#### Assigned task
For the entries below, say how many lines hold the word "clear", with the number as the only reply.
-- Stored data follows --
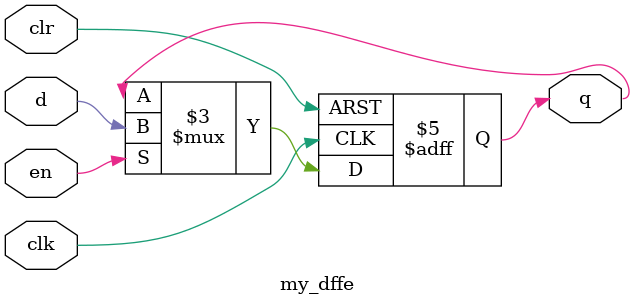
<source format=v>
module my_dffe(q, d, clk, en, clr);
   
   //Inputs
   input d, clk, en, clr;
   
   //Internal wire
   wire clr;

   //Output
   output q;
   
   //Register
   reg q;

   //Intialize q to 0
   initial
   begin
       q = 1'b0;
   end

   //Set value of q on positive edge of the clock or clear
   always @(posedge clk or posedge clr) begin
       //If clear is high, set q to 0
       if (clr) begin
           q <= 1'b0;
       //If enable is high, set q to the value of d
       end else if (en) begin
           q <= d;
       end
   end
endmodule

</source>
-- Stored data concluded --
#### Written answer
2